The complete schematic of the designed DPA is shown in Figure 5. This schematic was implemented, and a photograph of the fabricated circuit is also presented in Figure 6, along with a block diagram of the measurement setup. A continuous wave (CW) characterization was carried out. For the first band (0.2–1.5 GHz), the saturated transducer gain ranged from 8 to 14 dB, while the output power was between 41 and 44 dBm. The drain efficiency at 6 dB output back-off (OBO) ranged from 31% to 42%, and at saturation, it ranged from 60% to 72%. In the second band (1.5–3.5 GHz), where the main and peak amplifiers are swapped, the saturated transducer gain was between 8 and 10 dB, and the output power again ranged from 41 to 44 dBm.
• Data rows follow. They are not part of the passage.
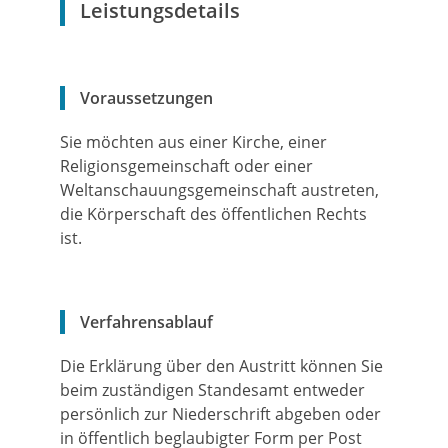
Leistungsdetails
Voraussetzungen
Sie möchten aus einer Kirche, einer
Religionsgemeinschaft oder einer
Weltanschauungsgemeinschaft austreten,
die Körperschaft des öffentlichen Rechts
ist.
Verfahrensablauf
Die Erklärung über den Austritt können Sie
beim zuständigen Standesamt entweder
persönlich zur Niederschrift abgeben oder
in öffentlich beglaubigter Form per Post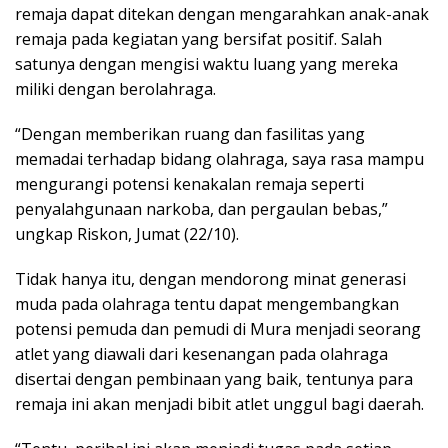
remaja dapat ditekan dengan mengarahkan anak-anak
remaja pada kegiatan yang bersifat positif. Salah
satunya dengan mengisi waktu luang yang mereka
miliki dengan berolahraga.
“Dengan memberikan ruang dan fasilitas yang
memadai terhadap bidang olahraga, saya rasa mampu
mengurangi potensi kenakalan remaja seperti
penyalahgunaan narkoba, dan pergaulan bebas,”
ungkap Riskon, Jumat (22/10).
Tidak hanya itu, dengan mendorong minat generasi
muda pada olahraga tentu dapat mengembangkan
potensi pemuda dan pemudi di Mura menjadi seorang
atlet yang diawali dari kesenangan pada olahraga
disertai dengan pembinaan yang baik, tentunya para
remaja ini akan menjadi bibit atlet unggul bagi daerah.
The drain efficiency at 6 dB OBO ranged from 30% to 42%, while at saturation it ranged from 42% to 52%. Some measured efficiency and gain profiles are presented in Figure 7. The results, including saturated output power, saturated gain, saturated drain efficiency, and drain efficiency at 6 dB of output back-off, are presented in Figure 8, alongside comparative simulation data.

The system performance of the design was evaluated using the Keysight ADS 2025 DPD Explorer simulation tool, employing a Generalized Memory Polynomial (GMP) model with a memory depth of 3 and an order of 7. This model is robust across wideband signals, ensuring effective linearization even under bandwidth expansion [22]. The simulation involved two 100 MHz 5G NR signals with carrier frequencies of 1 and 3 GHz, a Peak-to-Average Power Ratio (PAPR) of 9 dB, and an average available power of 24 dBm.
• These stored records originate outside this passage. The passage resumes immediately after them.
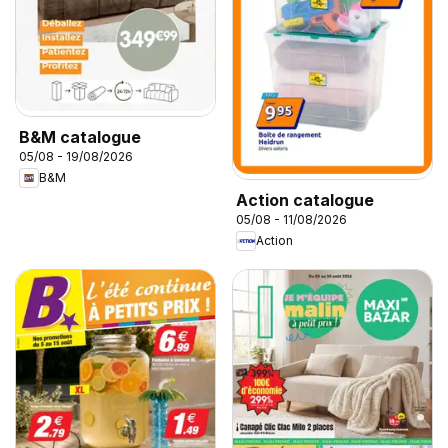
B&M catalogue
05/08 - 19/08/2026
B&M
Action catalogue
05/08 - 11/08/2026
Action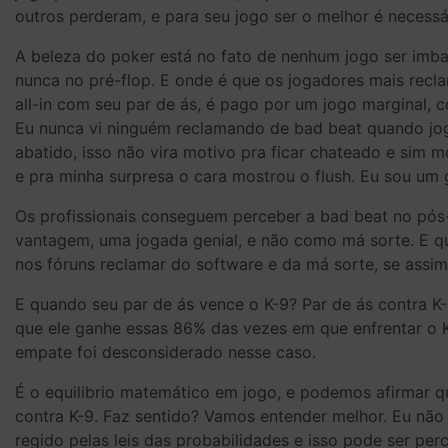
outros perderam, e para seu jogo ser o melhor é necess
A beleza do poker está no fato de nenhum jogo ser imbati
nunca no pré-flop. E onde é que os jogadores mais recl
all-in com seu par de ás, é pago por um jogo marginal,
Eu nunca vi ninguém reclamando de bad beat quando jog
abatido, isso não vira motivo pra ficar chateado e sim mot
e pra minha surpresa o cara mostrou o flush. Eu sou um g
Os profissionais conseguem perceber a bad beat no pós
vantagem, uma jogada genial, e não como má sorte. E q
nos fóruns reclamar do software e da má sorte, se assim 
E quando seu par de ás vence o K-9? Par de ás contra K-
que ele ganhe essas 86% das vezes em que enfrentar o K
empate foi desconsiderado nesse caso.
É o equilibrio matemático em jogo, e podemos afirmar 
contra K-9. Faz sentido? Vamos entender melhor. Eu nã
regido pelas leis das probabilidades e isso pode ser pe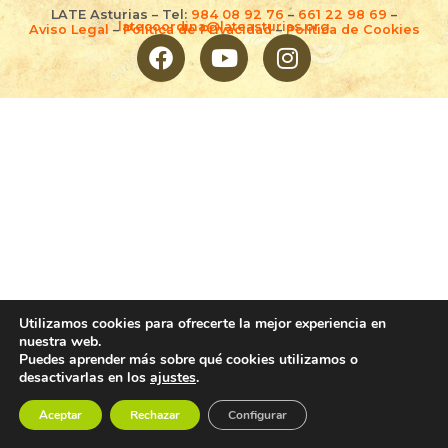
LATE Asturias – Tel:
984 08 92 76
–
661 22 98 69
–
latecoordina@lateasturias.org
Aviso Legal
–
Política de Privacidad
–
Política de Cookies
Utilizamos cookies para ofrecerte la mejor experiencia en
nuestra web.
Puedes aprender más sobre qué cookies utilizamos o
desactivarlas en los
ajustes
.
Aceptar
Rechazar
Configurar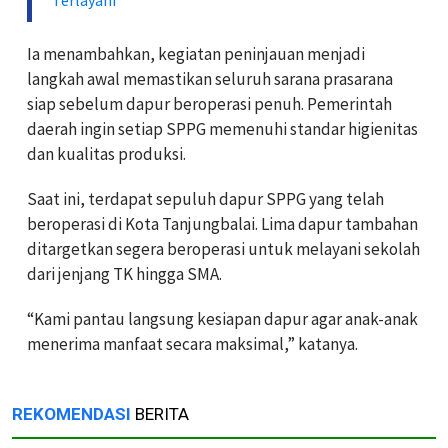
Ia menambahkan, kegiatan peninjauan menjadi
langkah awal memastikan seluruh sarana prasarana
siap sebelum dapur beroperasi penuh. Pemerintah
daerah ingin setiap SPPG memenuhi standar higienitas
dan kualitas produksi.
Saat ini, terdapat sepuluh dapur SPPG yang telah
beroperasi di Kota Tanjungbalai. Lima dapur tambahan
ditargetkan segera beroperasi untuk melayani sekolah
dari jenjang TK hingga SMA.
“Kami pantau langsung kesiapan dapur agar anak-anak
menerima manfaat secara maksimal,” katanya.
REKOMENDASI
BERITA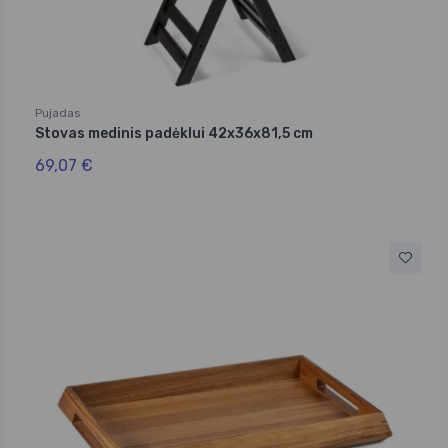
Pujadas
Stovas medinis padėklui 42x36x81,5 cm
69,07 €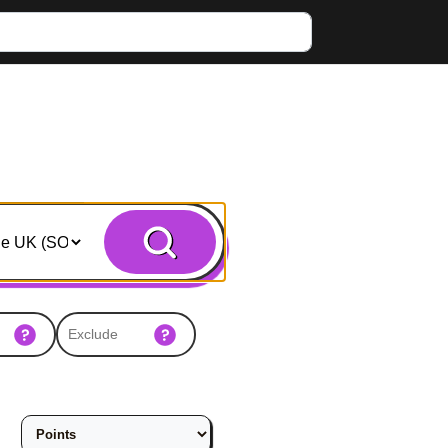
Search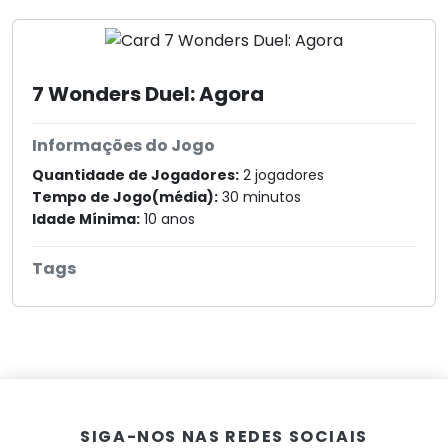
7 Wonders Duel: Agora
Informações do Jogo
Quantidade de Jogadores:
2 jogadores
Tempo de Jogo(média):
30 minutos
Idade Mínima:
10 anos
Tags
SIGA-NOS NAS REDES SOCIAIS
As shown in Figure 9, the results compare the power spectral density of the PA output with and without the application of Digital Predistortion (DPD). The application of DPD significantly improved the Adjacent Channel Leakage Ratio (ACLR), increasing it from 32.3 to 46.6 dBc at 1 GHz, and from 29.2 to 50.1 dBc at 3 GHz. Similarly, the Error Vector Magnitude (EVM) improved from −26.38 to −47.32 dB at 1 GHz, and from −22.42 to −46.5 dB at 3 GHz. The average simulated output power was 36 dBm for 1 GHz and 35 dBm for 3 GHz, with a PAE averaging approximately 33% and 30% respectively.

4. Conclusions

This work has introduced a reconfigurable broadband power amplifier architecture that effectively combines the benefits of Doherty operation with the flexibility of wideband performance. By strategically swapping the roles of the main and peak amplifiers, the design achieves efficient Doherty behavior at two harmonically related frequencies while maintaining consistent performance across the entire 0.2–3.6 GHz range. The use of GaN technology further enhances the amplifier’s power and efficiency, making it well-suited for demanding broadband applications. Experimental results validate the robustness and adaptability of the proposed solution. Most notably, the simplicity of the architecture not only facilitates practical implementation but also positions it as a highly competitive alternative among state-of-the-art designs.